Pasarela peatonal en Pinedo que será desmontada en favor de un cruce semafórico, ayer. / jesús montañana
Pasarela peatonal en Pinedo que será desmontada en favor de un cruce semafórico, ayer. / jesús montañana

El Perelló encabeza el rechazo al plan para reducir la calzada, que los vecinos cuestionan por la falta de transporte público con Valencia

P. MORENOVALENCIA.

«Nos perjudica en todo porque pasa de una carretera a una calle». El alcalde de El Perelló, Juan Botella, se ha convertido en la cara más visible de oposición al estudio de paisaje que ha presentado la Conselleria de Obras Públicas para la CV-500, la autovía de El Saler. Hasta tres cruces regulados con semáforos habrá en esta calzada, por la que pasan una media de 15.000 vehículos diarios, según fuentes vecinales.

Los semáforos estarán situados a la altura del puerto de El Saler, enfrente del embarcadero y donde hace escasas fechas un camión se llevó por delante una pasarela peatonal. Antes, en sentido desde Valencia, habrá otro en la pedanía de Pinedo, donde el cruce con el camino del Tremolar se hace actualmente con un paso elevado de viandantes.
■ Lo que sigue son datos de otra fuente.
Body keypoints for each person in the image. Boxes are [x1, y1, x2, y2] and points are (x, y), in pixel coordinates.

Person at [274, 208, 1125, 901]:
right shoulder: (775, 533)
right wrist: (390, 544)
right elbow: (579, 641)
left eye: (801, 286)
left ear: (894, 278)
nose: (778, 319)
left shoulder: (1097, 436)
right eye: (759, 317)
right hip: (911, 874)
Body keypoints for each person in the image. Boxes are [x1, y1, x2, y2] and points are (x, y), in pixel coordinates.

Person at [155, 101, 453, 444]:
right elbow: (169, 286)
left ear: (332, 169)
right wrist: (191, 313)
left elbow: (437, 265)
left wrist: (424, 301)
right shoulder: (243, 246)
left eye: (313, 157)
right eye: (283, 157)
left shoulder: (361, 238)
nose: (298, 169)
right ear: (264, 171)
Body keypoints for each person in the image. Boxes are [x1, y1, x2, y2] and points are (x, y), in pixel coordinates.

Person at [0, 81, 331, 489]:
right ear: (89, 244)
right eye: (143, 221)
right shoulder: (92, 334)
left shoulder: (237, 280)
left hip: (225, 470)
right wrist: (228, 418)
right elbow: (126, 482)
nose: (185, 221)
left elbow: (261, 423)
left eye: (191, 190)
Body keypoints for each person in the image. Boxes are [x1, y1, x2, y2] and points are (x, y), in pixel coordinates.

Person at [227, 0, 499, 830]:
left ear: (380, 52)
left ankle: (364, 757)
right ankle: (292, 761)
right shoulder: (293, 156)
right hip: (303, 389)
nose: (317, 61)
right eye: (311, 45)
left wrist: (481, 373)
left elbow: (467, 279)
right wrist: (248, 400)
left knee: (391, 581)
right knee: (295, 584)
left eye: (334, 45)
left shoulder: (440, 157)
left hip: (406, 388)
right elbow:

Estas rampas se eliminan también en favor de un paso de peatones con semáforo. Igual sucederá antes de la gola del Pujol, en dirección al sur, ya en la antigua carretera y para dar servicio a los turistas que acuden al mirador y el embarcadero en la Albufera.

La reforma de la carretera en un bulevar tendrá un coste de 13,76 millones y se prevé hacer en diez años

El estudio ambiental está ahora en exposición al público para la presentación de alegaciones. El documento prevé una ejecución durante los próximos diez años y una inversión de 13,76 millones de euros para reducir la calzada de la autovía y convertirla en un bulevar arbolado prácticamente desde su arranque en Valencia hasta la gola de El Perellonet. Contará con carriles ciclistas e itinerarios peatonales.

Para Botella, se trata de un escenario «idílico e irreal», dado que no tiene en cuenta las necesidades de los vecinos que viven en la parte sur de la Albufera y deben coger el coche «por necesidad» a diario. Citó como ejemplo lo ocurrido el pasado fin de semana, cuando «el trayecto desde El Perelló hasta Valencia duraba una hora y media por la cola que había». La alternativa es bordear el lago por Catarroja y buscar la pista de Silla. «No sirve de nada porque te encuentras otro atasco», dijo.

De todas estas cuestiones quiere hablar en una asamblea que se celebrará el próximo día 25 y a la que invitará a representantes políticos de otras poblaciones, como La Devesa, El Palmar, El Perellonet, Mareny de Barraquetes o Sueca. También irán representantes del PP y Cs de Valencia, según confirmaron ayer. Fuentes de la Conselleria de Obras Públicas respondieron que se reunirán con los afectados para explicarles el proyecto, aunque no hay cita cerrada para el encuentro.

Luis Zorrilla, de la asociación de vecinos de El Perellonet, dijo a título personal que la incógnita que debe despejar lo antes posible la Administración es si la remodelación de la CV-500 irá acompañada de una mejora sustancial del transporte público. Desestimó un grave perjuicio por los cruces semafóricos y consideró que la afección será mucho mayor por los cambios en la propia calzada. Los últimos cambios aprobados supusieron que haya línea continua en toda la carretera y que no se superen los 60 kilómetros por hora durante 5,5 kilómetros. Añadió que la carretera ya se encontraba cuando el parque natural de la Albufera consiguió todo tipo de reconocimientos internacionales.